The healthcare reform plans of the leading Democratic Presidential candidates are similar. They all entrust the organization of healthcare delivery to private insurance companies. They all require community rating, prohibiting insurance plans from rejecting applicants or charging different premiums based on factors such as medical condition, age and occupation. And they all call for some form of government agency to negotiate prices and benefits with insurance companies and to supervise the sale of the plans. Apparently, benefits can vary among plans, but their actuarial value at each level of coverage must be equivalent. That is, a plan may offer different combinations of benefits, premiums and co-pays, but the total value of the package must be equal. Edwards and Clinton propose a public plan to compete with the private plans.
These features are quite similar to the Medicare Advantage (MA) plans sold to a small minority of Medicare beneficiaries. MA plans are organized and administered by private insurance companies. The plans must accept every Medicare beneficiary who applies and must charge all beneficiaries the same premium. The federal Center for Medicare and Medicaid Services supervises. Plans may offer different combinations of benefits, premium levels and co-pays, but they must be actuarialy equivalent. Traditional fee-for-service Medicare competes with the MA plans.
The MA program has been fraught with problems. On the average, MA plans are 12% more expensive than traditional Medicare. According to the Congressional Budget Office (CBO) about 18% of beneficiaries were members of an MA plan in 2006 and 2007. The CBO projects enrollment to increase to 21% in 2008 and 26% in 2017. By CBO's calculations, payments exceeding the cost of traditional Medicare will amount to $54 billion between 2009 and 2012 and $149 billion between 2009 and 2017. These large "excess" payments for a program covering between 8 million beneficiaries (in 2006) and as much as 12 million (by 2017) do not bode well for a universal health insurance program covering the entire US population not covered by Medicare or programs such as Medicaid and SCHIP. (The plans imply that these programs would remain, but they are not clear about this.)
The Center for Medicare Rights (PDF), other advocates and three Congressional hearings have documented a pattern of aggressive, deceptive and fraudulent marketing practices employed to sell the lucrative MA plans to Medicare beneficiaries. In the first place, providing such plans is very profitable. For example, the largest Medicare Advantage provider, Humana, received about $11.5 billion or about 55% of its revenue] from the program.
Secondly, the plans are not standardized. Plans must provide benefits that are at least actuarialy equivalent to the benefits of original Medicare, but, as noted above, they need not be the same as those of original Medicare. Nor must they be the same as those of any other plan. Thus, each plan may cover different drugs, if it covers drugs at all. Plans may impose different co-pays or co-insurance--perhaps charging more for some kinds of hospital stays than original Medicare. The co-pays for such services as ambulances, durable medical equipment, medically necessary home or custodial care, and many of the kinds of medical services people do not consider until they need them can vary tremendously.

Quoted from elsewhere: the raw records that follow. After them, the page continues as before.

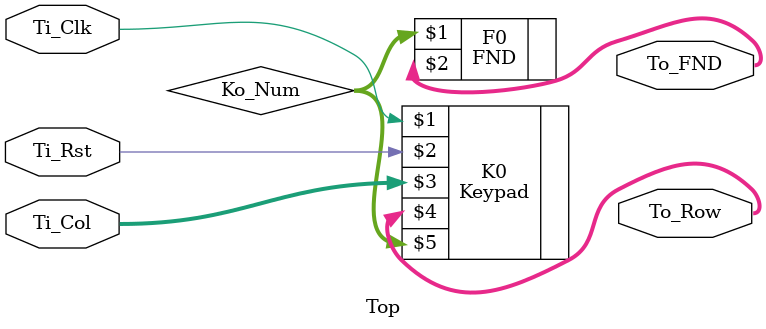
<source format=v>
module Top (Ti_Clk, Ti_Rst, Ti_Col, To_FND, To_Row);
  input Ti_Clk;
  input Ti_Rst;
  input [3:0] Ti_Col;
  output [6:0] To_FND;
  output [3:0] To_Row;
  
  // connection
  wire [3:0] Ko_Num;
  
  Keypad K0(Ti_Clk, Ti_Rst, Ti_Col, To_Row, Ko_Num);
  FND F0(Ko_Num, To_FND);
  
endmodule

</source>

In past iterations of the Medicare Advantage program, companies constructed designs that provided the most generous coverage for services used by most people (e.g., physical exams) and less generous coverage for services used by sick people (e.g., durable medical equipment), thus discouraging sick, costly people from enrolling. Data do not exist to evaluate the extent to which this is true of Medicare Advantage plans.
Third, there is a brief period (November 15-December 31) each year during which existing Medicare beneficiaries can choose a plan or change plans. This reality makes it rational for insurance companies to hire legions of temporary agents to sell their products during these periods. Moreover, these agents are not prohibited from selling different products offered by the same company at once, They may offer several Medicare Advantage plans, each with a different set of benefits and charges, several stand-alone drug plans, each with its own structure, a range of the familiar Medicare supplement policies, and other products as well. Thus, beneficiaries an be confronted with a bewildering array of choices. Making things worse, the agents are paid differing commissions for selling different products. The sale of a full Medicare Advantage plan, might earn the agent $500. She might receive $80 for selling a stand-alone drug plan.
These factors have combined to produce a situation in which many beneficiaries have purchased plans that have been more expensive than they expected, that have not provided benefits they expected, that have not been accepted by their providers or that were otherwise inappropriate for them.
Finally, CMS has mostly failed in imposing regulation on this "Goldrush" environment.
In summary, the Medicare Advantage program is one example of a government subsidized, privately administered health care plan serving a large and diverse segment of the population. It is probably the single governmental program that bears at least some similarity to the healthcare reform plans advocated by the leading Democratic candidates. As such, it suggests that much careful thought must be devoted to establishing a robust regulatory framework to constrain the capitalistic "animal spirits" of the insurance companies.
To this observer, at least, it would appear that insurance companies might very well find a privatized universal healthcare attractive. But they are likely to fight effective regulation to the death. We can hope that whoever is the Democratic nominee will detail how s/he proposes to prevent Americans from being presented with a set of health insurance choices that are incomprehensible until they are needed.